WebSockets are something I’ve only been able to play with briefly in the past. The general premise is, rather than having a user’s web browser continually asking the bot “Can you send updates?” on a regular basis, instead, I instruct the web browser to take a different approach. In this case, the web browser opens a connection to the bot, and keeps it open. Thus, as new titles or votes come in, the bot can push those updates directly to all connected users immediately. This is far preferred to having a latency between the time that a vote or title comes in and the time a user sees it on the site.

So, Accidental Bot conists of a few components:

  1. The bot itself, written in Node.
  2. The bot’s connection to the IRC channel, to listen for suggestions made there.
  3. The client page, hosted on this site.
  4. A websocket connection between the two.

In very quick and brief practice, this seems to work, and work well. What’s on GitHub is the result of less than working day of hacking, and thus, there are plenty of features that could be added, and plenty of bugs lurking beneath the surface. However, when we record next, I plan to have the Accidental Bot running to see if it can handle the load.

Gotcha

First, the titles page is not terribly exciting to look at when the bot isn’t running.
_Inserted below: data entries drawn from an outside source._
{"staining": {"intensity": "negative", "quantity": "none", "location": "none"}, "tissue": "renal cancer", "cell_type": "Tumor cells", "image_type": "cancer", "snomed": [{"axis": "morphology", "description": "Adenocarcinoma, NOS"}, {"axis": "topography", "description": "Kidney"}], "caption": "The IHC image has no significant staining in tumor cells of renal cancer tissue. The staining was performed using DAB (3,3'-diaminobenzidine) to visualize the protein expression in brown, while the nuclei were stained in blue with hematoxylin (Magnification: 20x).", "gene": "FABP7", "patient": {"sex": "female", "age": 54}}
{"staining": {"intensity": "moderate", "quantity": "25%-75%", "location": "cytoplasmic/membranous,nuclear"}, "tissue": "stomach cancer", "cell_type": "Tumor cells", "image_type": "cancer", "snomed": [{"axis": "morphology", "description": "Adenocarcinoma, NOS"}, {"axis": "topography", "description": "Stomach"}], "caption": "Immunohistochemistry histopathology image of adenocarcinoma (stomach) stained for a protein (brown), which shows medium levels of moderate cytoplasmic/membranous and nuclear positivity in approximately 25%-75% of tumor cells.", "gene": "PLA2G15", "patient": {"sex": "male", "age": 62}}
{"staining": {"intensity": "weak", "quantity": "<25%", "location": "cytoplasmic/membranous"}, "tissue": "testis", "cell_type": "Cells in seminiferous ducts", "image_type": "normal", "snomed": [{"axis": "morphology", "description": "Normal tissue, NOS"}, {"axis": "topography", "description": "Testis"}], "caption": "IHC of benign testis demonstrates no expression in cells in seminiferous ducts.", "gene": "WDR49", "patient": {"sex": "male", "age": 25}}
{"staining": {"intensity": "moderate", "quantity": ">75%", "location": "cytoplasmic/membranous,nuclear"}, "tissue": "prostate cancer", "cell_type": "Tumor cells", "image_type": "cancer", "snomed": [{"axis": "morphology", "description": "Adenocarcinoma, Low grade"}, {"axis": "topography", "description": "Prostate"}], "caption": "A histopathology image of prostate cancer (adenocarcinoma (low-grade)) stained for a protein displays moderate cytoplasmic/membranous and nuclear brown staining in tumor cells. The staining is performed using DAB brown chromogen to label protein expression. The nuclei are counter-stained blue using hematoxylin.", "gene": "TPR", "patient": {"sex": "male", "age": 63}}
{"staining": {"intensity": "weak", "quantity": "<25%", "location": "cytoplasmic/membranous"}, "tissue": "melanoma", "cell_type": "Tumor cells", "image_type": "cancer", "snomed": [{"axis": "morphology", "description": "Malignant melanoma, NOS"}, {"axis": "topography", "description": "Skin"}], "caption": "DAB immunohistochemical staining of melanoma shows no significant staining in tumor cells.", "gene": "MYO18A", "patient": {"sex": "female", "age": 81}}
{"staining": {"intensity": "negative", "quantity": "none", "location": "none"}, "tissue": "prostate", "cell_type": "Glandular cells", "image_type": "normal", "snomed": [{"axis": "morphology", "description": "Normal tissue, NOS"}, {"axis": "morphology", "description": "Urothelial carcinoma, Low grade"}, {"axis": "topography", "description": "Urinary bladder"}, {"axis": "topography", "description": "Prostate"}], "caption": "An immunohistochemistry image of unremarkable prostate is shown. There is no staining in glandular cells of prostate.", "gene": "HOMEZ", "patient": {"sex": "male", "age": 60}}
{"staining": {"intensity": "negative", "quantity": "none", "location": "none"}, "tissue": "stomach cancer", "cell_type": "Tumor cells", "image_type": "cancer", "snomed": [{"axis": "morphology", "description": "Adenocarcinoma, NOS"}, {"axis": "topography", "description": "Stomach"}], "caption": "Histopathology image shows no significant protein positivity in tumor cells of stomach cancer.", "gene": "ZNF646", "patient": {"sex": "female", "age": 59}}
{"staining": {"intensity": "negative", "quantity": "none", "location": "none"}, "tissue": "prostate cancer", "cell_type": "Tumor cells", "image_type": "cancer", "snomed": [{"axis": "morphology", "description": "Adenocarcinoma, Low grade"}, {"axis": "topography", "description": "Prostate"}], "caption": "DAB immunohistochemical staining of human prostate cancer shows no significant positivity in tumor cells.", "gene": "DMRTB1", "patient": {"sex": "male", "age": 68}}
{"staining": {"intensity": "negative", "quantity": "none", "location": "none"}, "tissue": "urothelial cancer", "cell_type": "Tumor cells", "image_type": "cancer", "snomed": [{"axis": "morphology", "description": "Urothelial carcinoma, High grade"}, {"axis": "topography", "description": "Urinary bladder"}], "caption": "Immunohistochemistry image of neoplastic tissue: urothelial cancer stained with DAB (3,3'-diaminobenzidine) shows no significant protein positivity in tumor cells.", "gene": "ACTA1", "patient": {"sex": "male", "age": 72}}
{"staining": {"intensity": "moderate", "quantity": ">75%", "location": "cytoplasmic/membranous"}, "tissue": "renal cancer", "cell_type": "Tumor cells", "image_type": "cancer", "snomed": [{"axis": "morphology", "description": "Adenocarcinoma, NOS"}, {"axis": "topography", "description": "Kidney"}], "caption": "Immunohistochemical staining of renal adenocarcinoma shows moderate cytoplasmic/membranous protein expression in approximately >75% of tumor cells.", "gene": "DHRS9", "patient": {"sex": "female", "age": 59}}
And, generally speaking, there’s no point in keeping it running when we’re not recording.

Originally, I would have liked to have hosted the titles page in the same Node server as the bot itself. However, I’m hosting the bot on Heroku. Heroku only allows each dyno to have one port open–in the case of the bot, I need it for web socket connections, and thus can’t open a second port for just plain web connections.

Luckily, since connecting to the bot is done client-side, there’s no reason I can’t host the titles page… anywhere, really. Thus, I looked to the obvious place: the publicly accessible web server hosting this very site.

In a perfect world, I would have opened a web server within the bot and handled sending the static HTML page from there.

I also don’t like that there’s is no persistent storage for titles, should the bot crash during recording. I don’t see the point of rolling an entire database—even NoSQL—for something so ephemeral. However, I can’t even dump a JSON blob on the filesystem because the filesystem is also ephemeral.

Future

Knowing me, as soon as this bot is good enough™, I’ll leave it be and never touch it again. However, there are certainly plenty of improvements that can and should be made.

Nevertheless, my hope is that fledgling show networks may want to build on the work that I’ve done, to help make the experience that much better for their listeners.